All 3 of the commodity currencies performed well with USD/CAD dropping below 1.26 for the first time since mid October.
Having not seen a rally in 7 trading days, the currency pair hit a 2-month low. This follows similar moves in the Australian and New Zealand dollars, which hit the same milestone earlier this week. Although oil prices hung below $60 a barrel for most of the day, the recent strength of crude helped keep the uptrend in the loonie intact. With that in mind, 1.2600 is an important near-term support level for USD/CAD and a tempting place to take profits on short positions ahead of the long weekend holiday. The Australian and New Zealand dollars also hit 2-year highs as the momentum of high-beta currencies continued.

How Will The FOMC Change In 2018?

On this quiet day, we take the opportunity to talk about the makeup of the Federal Reserve’s Open Market Committee in 2018. Aside from the departure of Janet Yellen, there will be a number of additional changes that could have a significant impact on the desire for tightening next year. Traditionally, the FOMC consists of 12 members – the 7 members of the Board of Governors, the President of the NY Fed and 4 Reserve Bank presidents who serve on a 1-year rotating basis. When Janet Yellen steps down in February, the FOMC will consist of the following members:

  • Fed Chair – Jerome Powell
  • Board of Governors – Lael Brainard
  • Board of Governors – Randal Quarles
  • NY Fed – William Dudley
  • Cleveland Fed – Loretta Mester
  • San Francisco Fed – John Williams
  • Atlanta Fed – Raphael Bostic
  • Richmond Fed – ??

Out go Charles Evans and Neel Kashkari, the only 2 members to vote against the December rate hike and in comes Mester who is a hawk and Williams and Bostic who are centrists. Williams previously suggested that rates could rise 3 times next year while Bostic is less committed to a specific scale, having said there could be 2, 3 or 4 hikes. The Richmond Fed still needs to appoint a replacement for Jeffrey Lacker who resigned in April and the NY Fed will need to find a replacement for William Dudley who plans to retire mid 2018. Aside from these open seats, there are still 4 vacancies on the Board of Governors. This month, Trump nominated economist Marvin Goodfriend to one of the vacancies. He is a widely respected monetary economist and former policymaker at the Richmond Fed who favors stricter inflation targeting and negative interest rates over quantitative easing. A few names have been floated around for vice chair – none of whom have direct monetary policy-making experience. There’s talk that the White House is considering Richard Clarida (managing director of PIMCO NY), Lawrence Lindsay (Bush economic advisor) and John Taylor (noted economist) for the post. That leaves one additional Board of Governors spot and the replacements for the NY and Richmond Fed Presidents.

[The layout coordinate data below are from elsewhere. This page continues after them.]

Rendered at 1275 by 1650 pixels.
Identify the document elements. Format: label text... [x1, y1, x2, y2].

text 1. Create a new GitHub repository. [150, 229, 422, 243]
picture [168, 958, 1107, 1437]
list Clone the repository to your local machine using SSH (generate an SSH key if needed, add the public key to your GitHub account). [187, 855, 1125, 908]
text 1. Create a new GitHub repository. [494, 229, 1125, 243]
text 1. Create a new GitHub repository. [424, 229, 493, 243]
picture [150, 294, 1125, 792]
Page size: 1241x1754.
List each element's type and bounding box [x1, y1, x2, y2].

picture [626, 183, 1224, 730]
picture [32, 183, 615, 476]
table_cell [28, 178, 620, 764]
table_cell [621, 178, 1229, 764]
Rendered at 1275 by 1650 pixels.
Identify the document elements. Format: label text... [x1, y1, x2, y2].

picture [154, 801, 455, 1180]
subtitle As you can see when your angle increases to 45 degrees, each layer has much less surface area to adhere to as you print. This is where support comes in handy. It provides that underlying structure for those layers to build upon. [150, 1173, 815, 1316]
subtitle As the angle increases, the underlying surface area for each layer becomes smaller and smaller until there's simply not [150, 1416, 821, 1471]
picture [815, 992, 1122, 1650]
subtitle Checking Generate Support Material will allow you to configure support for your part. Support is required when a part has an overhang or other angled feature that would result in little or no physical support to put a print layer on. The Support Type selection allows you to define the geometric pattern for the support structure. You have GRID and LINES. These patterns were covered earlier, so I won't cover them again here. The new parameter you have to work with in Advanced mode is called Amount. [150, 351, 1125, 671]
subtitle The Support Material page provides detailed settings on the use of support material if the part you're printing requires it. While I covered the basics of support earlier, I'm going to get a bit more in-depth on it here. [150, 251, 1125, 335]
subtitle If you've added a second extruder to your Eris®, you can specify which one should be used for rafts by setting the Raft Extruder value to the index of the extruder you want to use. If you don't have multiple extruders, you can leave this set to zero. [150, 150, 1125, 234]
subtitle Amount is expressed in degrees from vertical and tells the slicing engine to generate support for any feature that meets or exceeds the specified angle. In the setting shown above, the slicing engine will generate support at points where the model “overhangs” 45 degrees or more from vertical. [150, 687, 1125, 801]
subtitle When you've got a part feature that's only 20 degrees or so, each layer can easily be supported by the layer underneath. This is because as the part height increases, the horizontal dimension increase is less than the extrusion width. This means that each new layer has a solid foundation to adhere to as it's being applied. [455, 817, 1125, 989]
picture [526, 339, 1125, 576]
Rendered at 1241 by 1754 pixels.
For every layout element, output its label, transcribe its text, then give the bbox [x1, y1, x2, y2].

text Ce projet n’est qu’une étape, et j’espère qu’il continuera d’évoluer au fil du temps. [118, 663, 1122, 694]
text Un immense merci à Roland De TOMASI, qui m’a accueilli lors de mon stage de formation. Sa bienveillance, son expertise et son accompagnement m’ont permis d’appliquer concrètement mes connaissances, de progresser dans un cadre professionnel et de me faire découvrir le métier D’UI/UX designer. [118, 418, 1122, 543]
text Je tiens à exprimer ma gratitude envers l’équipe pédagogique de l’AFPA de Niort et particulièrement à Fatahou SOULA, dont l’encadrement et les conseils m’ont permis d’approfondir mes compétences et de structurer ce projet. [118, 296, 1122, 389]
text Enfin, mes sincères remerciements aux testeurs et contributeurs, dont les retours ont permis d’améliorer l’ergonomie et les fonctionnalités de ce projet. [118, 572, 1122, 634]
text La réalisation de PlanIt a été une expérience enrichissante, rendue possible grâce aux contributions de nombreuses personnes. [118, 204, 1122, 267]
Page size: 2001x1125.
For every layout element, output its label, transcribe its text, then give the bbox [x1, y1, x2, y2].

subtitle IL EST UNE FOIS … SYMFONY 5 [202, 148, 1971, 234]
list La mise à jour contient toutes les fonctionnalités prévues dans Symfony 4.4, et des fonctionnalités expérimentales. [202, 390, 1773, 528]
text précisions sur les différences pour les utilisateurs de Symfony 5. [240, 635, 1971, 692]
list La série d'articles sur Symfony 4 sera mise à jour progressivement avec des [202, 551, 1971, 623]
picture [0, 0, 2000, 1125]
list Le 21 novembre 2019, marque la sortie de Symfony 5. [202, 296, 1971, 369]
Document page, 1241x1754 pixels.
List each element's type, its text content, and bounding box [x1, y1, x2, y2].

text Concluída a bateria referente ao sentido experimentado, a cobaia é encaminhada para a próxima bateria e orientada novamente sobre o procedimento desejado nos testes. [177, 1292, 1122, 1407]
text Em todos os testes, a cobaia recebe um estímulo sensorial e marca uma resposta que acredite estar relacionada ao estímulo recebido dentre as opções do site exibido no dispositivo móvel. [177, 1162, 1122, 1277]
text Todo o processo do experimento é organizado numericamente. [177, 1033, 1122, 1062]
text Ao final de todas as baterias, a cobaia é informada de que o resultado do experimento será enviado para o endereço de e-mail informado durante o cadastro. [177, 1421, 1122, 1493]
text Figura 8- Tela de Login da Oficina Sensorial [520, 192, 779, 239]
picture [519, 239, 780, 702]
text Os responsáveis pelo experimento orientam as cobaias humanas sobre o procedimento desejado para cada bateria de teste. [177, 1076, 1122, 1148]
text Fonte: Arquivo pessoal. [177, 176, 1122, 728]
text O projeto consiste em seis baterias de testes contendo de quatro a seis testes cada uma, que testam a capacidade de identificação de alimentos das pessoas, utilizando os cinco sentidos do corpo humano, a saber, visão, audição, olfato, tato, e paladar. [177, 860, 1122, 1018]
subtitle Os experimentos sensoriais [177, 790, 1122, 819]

Of the confirmed members, we know that Powell's and Dudley’s views are aligned with Yellen’s. Brainard is a dove, Quarles voted with the majority at the latest meeting. Mester, Williams and Bostic are a bit more hawkish than dovish. So unless doves are nominated for the remaining posts, the central bank will have a more hawkish tilt in 2018. The market is only pricing in 1 full rate hike next year with a 65% chance of a second quarter-point move over the next 12 months. This shows that investors are underpricing the possibility of tightening, especially as policymakers have been talking about anywhere from 2 to 4 quarter-point hikes. If the U.S. economy continues to expand like many expect next year, we could see the market adjust its rate-hike expectations, which should be positive for the greenback.